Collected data
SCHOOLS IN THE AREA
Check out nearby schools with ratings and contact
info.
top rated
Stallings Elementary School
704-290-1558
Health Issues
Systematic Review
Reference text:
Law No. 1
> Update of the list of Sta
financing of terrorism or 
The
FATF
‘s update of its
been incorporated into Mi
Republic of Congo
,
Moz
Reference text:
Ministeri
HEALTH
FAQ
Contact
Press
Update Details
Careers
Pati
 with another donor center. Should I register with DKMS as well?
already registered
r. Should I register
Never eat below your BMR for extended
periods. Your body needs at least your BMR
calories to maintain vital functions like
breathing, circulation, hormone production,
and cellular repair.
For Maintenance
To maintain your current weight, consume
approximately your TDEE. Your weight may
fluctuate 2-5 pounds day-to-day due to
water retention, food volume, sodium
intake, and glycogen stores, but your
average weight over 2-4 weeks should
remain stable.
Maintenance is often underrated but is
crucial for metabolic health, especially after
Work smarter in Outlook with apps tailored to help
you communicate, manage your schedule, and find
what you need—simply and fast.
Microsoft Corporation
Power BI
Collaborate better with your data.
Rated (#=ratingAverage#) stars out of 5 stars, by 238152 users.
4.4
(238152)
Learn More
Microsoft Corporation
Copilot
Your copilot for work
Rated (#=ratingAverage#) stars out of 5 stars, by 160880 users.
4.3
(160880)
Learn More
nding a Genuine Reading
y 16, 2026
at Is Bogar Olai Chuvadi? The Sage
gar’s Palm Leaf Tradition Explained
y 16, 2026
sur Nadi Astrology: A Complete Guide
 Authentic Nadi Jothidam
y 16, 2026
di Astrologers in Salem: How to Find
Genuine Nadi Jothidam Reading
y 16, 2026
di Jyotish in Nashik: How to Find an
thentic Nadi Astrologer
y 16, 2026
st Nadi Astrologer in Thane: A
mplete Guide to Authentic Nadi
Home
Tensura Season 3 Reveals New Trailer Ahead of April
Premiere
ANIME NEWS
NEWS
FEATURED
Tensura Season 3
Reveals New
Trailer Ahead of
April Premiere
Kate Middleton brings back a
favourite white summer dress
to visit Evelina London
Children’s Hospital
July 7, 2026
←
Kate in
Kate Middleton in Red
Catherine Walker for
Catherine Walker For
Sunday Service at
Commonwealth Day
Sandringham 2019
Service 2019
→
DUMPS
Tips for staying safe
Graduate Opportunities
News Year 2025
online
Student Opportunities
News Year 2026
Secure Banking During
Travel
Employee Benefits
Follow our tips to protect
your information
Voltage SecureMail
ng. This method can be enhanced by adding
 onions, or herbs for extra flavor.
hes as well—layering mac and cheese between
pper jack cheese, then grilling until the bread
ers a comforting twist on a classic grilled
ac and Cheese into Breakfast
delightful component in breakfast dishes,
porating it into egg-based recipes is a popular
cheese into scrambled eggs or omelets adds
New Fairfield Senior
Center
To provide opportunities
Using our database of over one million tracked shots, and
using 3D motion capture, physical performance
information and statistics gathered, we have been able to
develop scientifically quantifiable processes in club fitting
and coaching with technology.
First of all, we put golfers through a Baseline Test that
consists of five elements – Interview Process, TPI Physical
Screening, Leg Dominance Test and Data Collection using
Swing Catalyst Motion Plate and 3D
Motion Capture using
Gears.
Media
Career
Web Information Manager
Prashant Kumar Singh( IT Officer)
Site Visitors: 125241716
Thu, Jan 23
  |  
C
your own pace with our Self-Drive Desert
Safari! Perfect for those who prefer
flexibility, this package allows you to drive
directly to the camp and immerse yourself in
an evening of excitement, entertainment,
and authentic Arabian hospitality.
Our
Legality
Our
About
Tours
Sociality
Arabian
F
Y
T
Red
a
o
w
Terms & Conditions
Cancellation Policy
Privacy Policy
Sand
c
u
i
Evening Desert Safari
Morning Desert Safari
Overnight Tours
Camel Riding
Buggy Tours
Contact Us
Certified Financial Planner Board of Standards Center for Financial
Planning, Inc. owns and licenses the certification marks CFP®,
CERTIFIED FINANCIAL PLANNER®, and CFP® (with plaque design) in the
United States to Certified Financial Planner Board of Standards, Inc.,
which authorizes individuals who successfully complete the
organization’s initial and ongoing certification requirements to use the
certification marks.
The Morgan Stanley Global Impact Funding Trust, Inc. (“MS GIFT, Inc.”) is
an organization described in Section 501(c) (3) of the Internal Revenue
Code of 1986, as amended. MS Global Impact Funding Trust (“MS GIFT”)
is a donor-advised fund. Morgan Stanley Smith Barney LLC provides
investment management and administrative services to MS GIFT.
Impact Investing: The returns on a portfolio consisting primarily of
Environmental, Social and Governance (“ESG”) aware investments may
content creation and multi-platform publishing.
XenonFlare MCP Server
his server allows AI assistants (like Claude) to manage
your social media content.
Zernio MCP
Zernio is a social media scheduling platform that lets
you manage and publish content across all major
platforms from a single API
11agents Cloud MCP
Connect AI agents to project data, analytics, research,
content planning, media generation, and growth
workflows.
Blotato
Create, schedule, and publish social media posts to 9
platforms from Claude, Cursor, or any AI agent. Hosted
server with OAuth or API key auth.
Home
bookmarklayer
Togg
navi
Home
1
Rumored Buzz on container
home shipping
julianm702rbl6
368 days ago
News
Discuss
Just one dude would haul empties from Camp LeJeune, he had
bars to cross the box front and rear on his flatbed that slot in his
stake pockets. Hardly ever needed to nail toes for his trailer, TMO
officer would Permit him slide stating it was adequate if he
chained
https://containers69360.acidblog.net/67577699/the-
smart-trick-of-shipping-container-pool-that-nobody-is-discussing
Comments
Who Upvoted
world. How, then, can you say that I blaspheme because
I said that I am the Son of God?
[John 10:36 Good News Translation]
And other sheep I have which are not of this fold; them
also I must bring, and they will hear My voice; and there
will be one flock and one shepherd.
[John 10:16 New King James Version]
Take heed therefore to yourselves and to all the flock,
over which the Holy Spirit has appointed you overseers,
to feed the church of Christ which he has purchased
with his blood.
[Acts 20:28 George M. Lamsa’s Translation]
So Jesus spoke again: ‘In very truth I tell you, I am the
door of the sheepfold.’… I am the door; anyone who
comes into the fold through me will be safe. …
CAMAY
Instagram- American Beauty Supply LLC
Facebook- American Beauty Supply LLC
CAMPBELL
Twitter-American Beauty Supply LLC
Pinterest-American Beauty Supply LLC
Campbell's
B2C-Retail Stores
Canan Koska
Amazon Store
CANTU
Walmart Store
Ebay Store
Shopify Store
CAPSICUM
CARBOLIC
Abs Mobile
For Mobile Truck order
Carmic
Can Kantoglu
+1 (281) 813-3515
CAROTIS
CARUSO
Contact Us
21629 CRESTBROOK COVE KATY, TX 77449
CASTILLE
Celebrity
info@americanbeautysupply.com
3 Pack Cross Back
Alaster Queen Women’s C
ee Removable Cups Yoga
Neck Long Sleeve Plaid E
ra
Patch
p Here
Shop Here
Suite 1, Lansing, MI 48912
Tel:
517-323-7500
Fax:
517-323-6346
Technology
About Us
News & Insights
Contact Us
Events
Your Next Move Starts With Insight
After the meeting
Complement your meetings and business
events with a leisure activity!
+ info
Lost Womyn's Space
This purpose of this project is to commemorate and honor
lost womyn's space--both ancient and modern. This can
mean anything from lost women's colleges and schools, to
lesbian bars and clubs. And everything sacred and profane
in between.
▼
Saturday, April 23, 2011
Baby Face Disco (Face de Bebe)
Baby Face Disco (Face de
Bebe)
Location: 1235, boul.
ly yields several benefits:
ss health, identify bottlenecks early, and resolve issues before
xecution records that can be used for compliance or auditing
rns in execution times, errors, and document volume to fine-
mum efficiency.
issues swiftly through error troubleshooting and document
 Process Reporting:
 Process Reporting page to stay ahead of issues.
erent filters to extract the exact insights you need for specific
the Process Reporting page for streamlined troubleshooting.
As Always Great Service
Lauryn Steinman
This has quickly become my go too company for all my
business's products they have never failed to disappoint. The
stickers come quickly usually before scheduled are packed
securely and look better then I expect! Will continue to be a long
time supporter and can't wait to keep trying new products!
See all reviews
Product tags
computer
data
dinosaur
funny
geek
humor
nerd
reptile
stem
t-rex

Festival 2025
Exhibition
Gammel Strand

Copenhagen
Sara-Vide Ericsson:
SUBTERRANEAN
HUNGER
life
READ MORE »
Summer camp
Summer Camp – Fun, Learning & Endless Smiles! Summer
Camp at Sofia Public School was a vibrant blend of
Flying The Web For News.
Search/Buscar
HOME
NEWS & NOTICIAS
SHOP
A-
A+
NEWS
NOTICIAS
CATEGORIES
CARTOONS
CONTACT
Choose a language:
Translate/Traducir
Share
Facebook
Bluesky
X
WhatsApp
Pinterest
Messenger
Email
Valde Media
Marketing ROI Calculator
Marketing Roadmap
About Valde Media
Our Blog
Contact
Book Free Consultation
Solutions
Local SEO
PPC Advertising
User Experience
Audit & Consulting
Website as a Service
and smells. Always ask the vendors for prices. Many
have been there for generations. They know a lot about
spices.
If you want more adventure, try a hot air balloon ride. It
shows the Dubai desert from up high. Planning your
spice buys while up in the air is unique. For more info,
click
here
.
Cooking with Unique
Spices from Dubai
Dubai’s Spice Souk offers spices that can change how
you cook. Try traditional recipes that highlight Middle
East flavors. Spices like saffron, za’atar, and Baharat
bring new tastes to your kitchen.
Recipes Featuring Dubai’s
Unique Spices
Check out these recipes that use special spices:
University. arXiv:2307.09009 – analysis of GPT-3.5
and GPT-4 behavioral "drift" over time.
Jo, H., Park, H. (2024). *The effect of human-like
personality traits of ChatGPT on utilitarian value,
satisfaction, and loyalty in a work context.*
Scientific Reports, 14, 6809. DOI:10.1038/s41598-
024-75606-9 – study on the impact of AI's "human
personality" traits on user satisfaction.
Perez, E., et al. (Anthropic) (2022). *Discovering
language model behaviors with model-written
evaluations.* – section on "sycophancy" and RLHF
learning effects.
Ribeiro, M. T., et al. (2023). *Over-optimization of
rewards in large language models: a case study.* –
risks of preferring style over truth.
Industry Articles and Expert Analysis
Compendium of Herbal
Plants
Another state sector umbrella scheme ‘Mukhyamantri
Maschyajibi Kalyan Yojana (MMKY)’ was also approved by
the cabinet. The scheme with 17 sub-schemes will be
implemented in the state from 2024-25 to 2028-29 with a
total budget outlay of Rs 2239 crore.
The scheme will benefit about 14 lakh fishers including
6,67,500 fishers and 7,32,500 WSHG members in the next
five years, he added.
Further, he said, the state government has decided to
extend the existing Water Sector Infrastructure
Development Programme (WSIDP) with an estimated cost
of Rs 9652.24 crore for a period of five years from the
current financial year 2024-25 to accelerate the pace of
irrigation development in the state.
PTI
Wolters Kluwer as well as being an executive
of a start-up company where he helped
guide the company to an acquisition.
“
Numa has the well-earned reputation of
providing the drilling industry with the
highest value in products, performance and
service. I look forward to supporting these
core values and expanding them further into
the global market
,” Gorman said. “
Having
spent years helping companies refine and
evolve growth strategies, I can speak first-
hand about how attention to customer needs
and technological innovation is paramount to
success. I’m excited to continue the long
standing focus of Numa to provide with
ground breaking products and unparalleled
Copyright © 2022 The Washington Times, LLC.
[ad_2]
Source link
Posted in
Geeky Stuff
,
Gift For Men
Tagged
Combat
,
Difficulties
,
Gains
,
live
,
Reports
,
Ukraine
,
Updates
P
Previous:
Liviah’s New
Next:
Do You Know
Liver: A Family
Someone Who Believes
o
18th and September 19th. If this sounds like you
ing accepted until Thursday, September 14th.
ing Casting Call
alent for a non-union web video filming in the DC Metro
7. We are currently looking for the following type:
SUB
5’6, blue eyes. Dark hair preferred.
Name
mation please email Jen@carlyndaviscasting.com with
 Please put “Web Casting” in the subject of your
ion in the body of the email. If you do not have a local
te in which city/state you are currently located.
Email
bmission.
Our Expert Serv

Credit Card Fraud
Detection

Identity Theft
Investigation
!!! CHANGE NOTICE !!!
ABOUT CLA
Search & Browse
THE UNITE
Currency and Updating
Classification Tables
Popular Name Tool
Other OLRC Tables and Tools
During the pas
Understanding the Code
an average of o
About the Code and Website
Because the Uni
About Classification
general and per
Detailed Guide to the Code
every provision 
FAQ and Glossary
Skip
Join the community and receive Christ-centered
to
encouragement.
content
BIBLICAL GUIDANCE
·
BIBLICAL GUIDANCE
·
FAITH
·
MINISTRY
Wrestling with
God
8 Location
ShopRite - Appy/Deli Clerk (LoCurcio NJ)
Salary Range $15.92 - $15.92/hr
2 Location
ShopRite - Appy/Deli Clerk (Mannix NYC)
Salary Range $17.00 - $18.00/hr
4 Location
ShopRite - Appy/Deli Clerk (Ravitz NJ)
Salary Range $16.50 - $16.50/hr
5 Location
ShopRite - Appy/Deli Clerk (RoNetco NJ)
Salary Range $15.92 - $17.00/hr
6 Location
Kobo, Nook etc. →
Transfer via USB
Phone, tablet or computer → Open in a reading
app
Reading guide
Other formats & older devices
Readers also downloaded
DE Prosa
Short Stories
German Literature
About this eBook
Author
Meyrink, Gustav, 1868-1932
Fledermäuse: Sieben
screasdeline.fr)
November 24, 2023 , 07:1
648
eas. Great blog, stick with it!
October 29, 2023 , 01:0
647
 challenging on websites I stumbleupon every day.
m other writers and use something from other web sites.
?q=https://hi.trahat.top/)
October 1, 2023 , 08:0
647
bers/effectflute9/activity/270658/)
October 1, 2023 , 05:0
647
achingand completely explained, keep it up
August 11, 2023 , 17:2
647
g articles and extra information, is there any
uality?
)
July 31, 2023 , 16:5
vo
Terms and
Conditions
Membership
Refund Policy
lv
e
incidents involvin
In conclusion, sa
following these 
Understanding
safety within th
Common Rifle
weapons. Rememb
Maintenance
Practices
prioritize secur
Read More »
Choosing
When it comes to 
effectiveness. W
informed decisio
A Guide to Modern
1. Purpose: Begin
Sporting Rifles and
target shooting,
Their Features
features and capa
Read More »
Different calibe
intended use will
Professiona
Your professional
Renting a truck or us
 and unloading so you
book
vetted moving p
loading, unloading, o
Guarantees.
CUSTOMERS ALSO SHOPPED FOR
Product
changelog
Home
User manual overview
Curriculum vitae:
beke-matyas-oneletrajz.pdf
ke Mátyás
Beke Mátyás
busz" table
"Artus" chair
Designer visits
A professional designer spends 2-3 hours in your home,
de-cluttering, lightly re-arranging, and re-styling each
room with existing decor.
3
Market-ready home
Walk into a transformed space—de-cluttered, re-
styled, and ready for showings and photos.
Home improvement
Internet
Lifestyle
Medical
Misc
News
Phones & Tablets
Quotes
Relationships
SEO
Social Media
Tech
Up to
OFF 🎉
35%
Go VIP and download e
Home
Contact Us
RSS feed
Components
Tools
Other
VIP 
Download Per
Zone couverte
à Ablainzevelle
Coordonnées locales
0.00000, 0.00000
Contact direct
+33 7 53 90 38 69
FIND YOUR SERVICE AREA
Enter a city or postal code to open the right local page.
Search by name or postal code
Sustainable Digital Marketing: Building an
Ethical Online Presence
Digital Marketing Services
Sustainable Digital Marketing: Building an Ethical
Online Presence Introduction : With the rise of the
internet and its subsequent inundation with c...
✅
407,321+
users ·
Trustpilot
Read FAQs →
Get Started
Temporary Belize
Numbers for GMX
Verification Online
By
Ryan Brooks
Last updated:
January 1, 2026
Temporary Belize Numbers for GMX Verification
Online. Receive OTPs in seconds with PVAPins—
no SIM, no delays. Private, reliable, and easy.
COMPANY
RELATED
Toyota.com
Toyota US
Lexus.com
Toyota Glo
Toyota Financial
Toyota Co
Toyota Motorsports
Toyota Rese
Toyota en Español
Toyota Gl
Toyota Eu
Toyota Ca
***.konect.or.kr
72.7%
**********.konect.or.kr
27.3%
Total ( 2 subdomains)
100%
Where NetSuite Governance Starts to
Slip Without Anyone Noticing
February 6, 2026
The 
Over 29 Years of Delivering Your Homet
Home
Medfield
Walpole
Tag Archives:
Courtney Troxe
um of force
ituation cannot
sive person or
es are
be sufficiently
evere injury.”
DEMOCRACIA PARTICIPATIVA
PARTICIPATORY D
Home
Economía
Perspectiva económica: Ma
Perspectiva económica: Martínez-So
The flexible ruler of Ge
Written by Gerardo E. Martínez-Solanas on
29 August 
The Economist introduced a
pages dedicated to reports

• [WHAT IS EXPECTED]: Take the line above containing "Health Issues", the line containing "Work smarter in", and all lines in between, and copy them exactly without anything else.

• [PROBLEM SOLUTION]:
Health Issues
Systematic Review
Reference text:
Law No. 1
> Update of the list of Sta
financing of terrorism or 
The
FATF
‘s update of its
been incorporated into Mi
Republic of Congo
,
Moz
Reference text:
Ministeri
HEALTH
FAQ
Contact
Press
Update Details
Careers
Pati
 with another donor center. Should I register with DKMS as well?
already registered
r. Should I register
Never eat below your BMR for extended
periods. Your body needs at least your BMR
calories to maintain vital functions like
breathing, circulation, hormone production,
and cellular repair.
For Maintenance
To maintain your current weight, consume
approximately your TDEE. Your weight may
fluctuate 2-5 pounds day-to-day due to
water retention, food volume, sodium
intake, and glycogen stores, but your
average weight over 2-4 weeks should
remain stable.
Maintenance is often underrated but is
crucial for metabolic health, especially after
Work smarter in Outlook with apps tailored to help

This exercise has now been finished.